Um rio com jacarés

A arquiteta Tayane Araújo me mostra os seus projetos – tenho o privilégio de conhecer de antemão algumas das bonitas casas que estão embelezando o sudoeste do Paraná. Normalmente tenho a mesma reclamação a fazer: sinto falta de um telhado. E talvez não seja exatamente do telhado que eu sinta falta, mas de um modelo de casa tradicional, com cara de casa de antigamente – não lido bem com a arquitetura moderna. Faço questão também do gramadão, onde se possa jogar bola e, eventualmente, quebrar algum vidro. Acho que enxergo a casa como... - Um refúgio, sugere a arquiteta. Concordo: enxergo a casa como um refúgio. Mas não da mesma maneira que temos nos refugiado hoje em dia, reféns que somos da nossa falta de segurança.

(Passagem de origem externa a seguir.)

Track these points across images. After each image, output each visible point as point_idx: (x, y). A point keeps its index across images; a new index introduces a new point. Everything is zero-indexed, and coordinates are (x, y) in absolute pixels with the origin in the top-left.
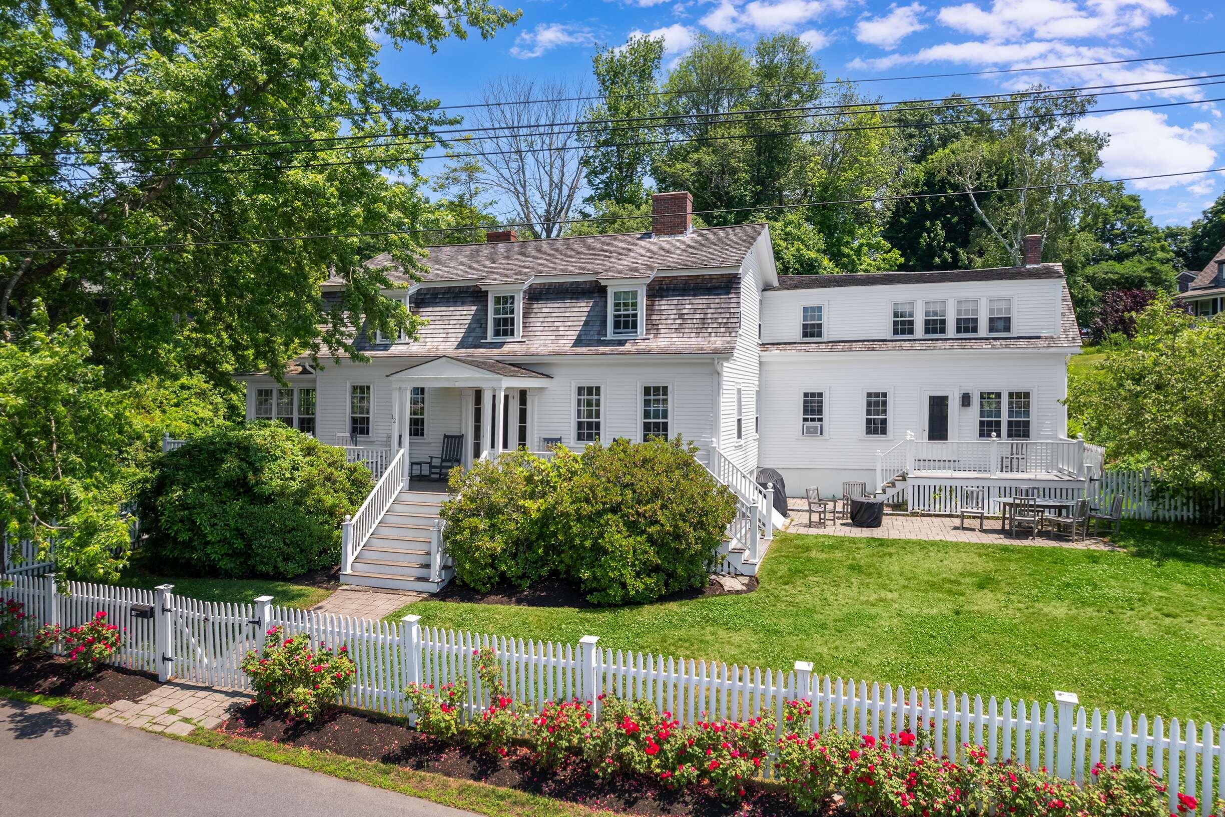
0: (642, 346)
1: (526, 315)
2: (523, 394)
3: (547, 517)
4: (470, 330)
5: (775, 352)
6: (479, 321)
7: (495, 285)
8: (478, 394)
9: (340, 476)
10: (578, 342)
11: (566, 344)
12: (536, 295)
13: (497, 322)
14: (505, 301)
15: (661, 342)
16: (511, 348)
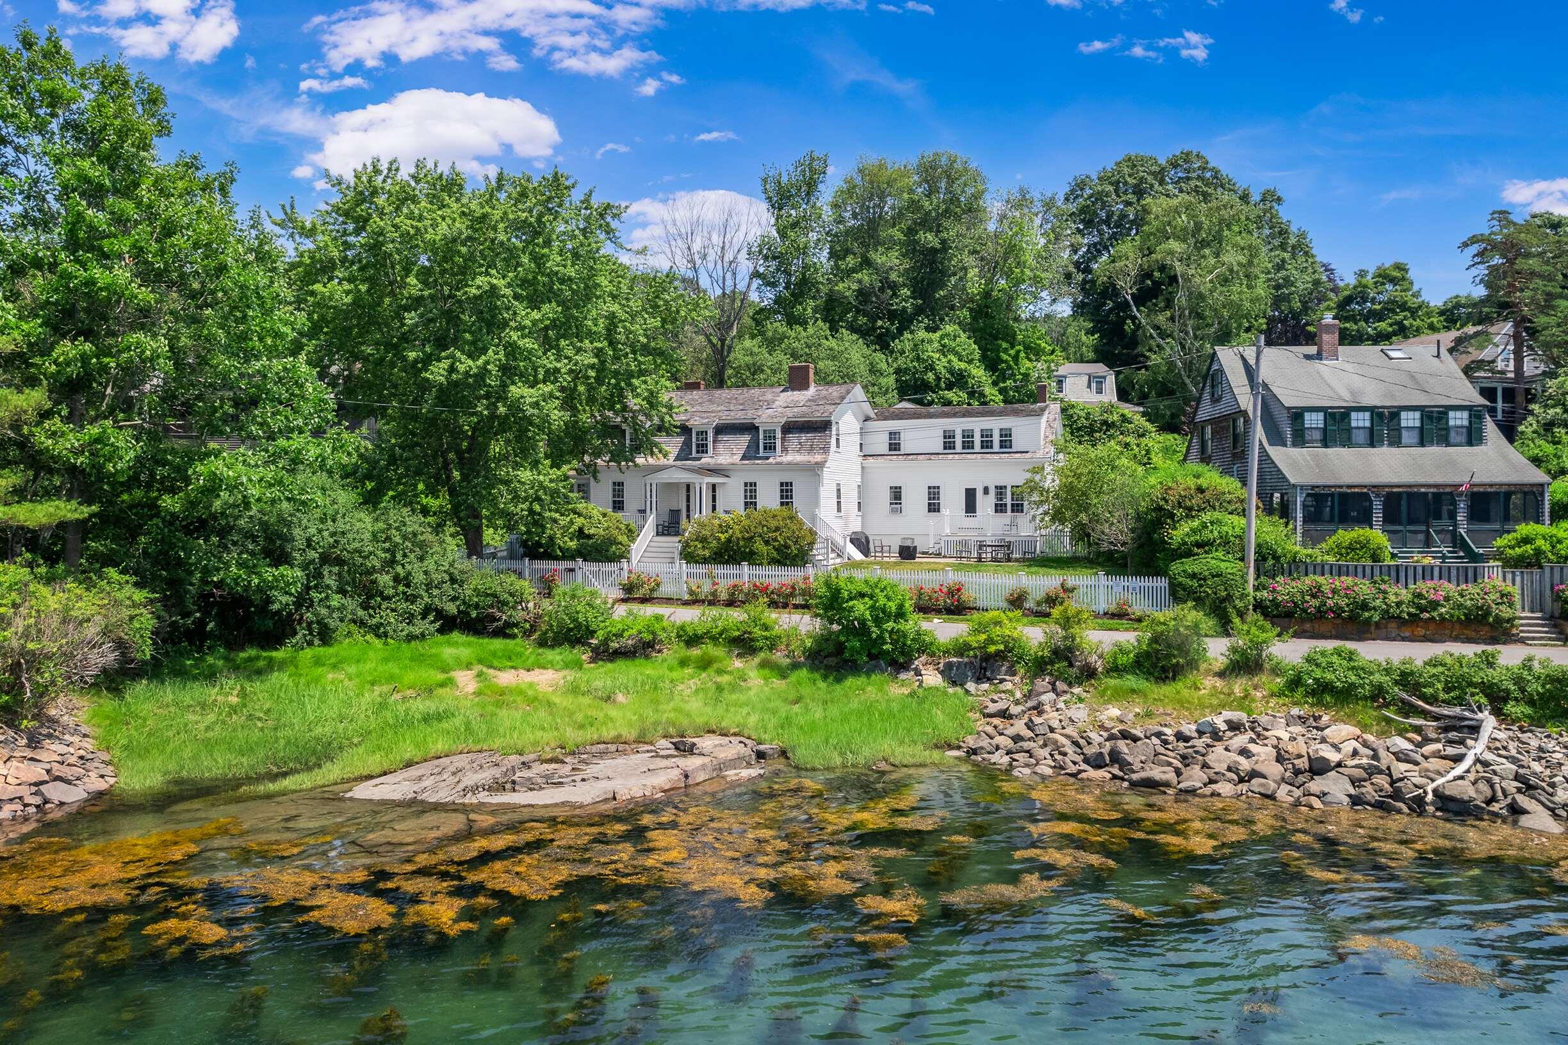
0: (779, 459)
1: (715, 442)
2: (714, 486)
3: (729, 540)
4: (682, 450)
5: (871, 460)
6: (687, 445)
7: (696, 422)
8: (688, 486)
9: (623, 527)
10: (744, 458)
11: (737, 458)
12: (721, 430)
13: (698, 446)
14: (702, 434)
15: (789, 458)
16: (706, 460)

Perto de onde eu moro, muitas casas não passam de caixas de fósforo, cercadas por lanças pontiagudas em cima de muros normalmente tão altos que nem mesmo o morador é capaz de ver o que acontece do lado de fora. Tudo isso numa arquitetura torpe que seria suficiente para fazer o Niemeyer desvincular o nome dele de Brasília. Mas como ainda não é possível fazer todas as coisas dentro de casa, de vez em quando os refugiados são obrigados a esticar o pescoço para fora, certificar-se de que não há nenhum tipo suspeito nas proximidades, e então rapidamente deslizar o corpo na direção da calçada, ao mesmo tempo em que dão duas voltas completas na chave antes de guardá-la apressadamente. Afinal, acompanhamos o noticiário: nunca se sabe o que pode acontecer.

Estou vendo o dia em que os arquitetos precisarão incluir em seus projetos um rio com jacarés e uma ponte levadiça entre o portão e a casa. A isso se soma a fúria imobiliária que praticamente zerou o número de terrenos baldios em uma cidade, de maneira que uma criança não tem mesmo muito motivo para sair de casa. E tão preocupados andamos com a violência dos outros que nos descuidamos daquela outra – a que acontece da porta pra dentro: a que acontece da cabeça pra dentro.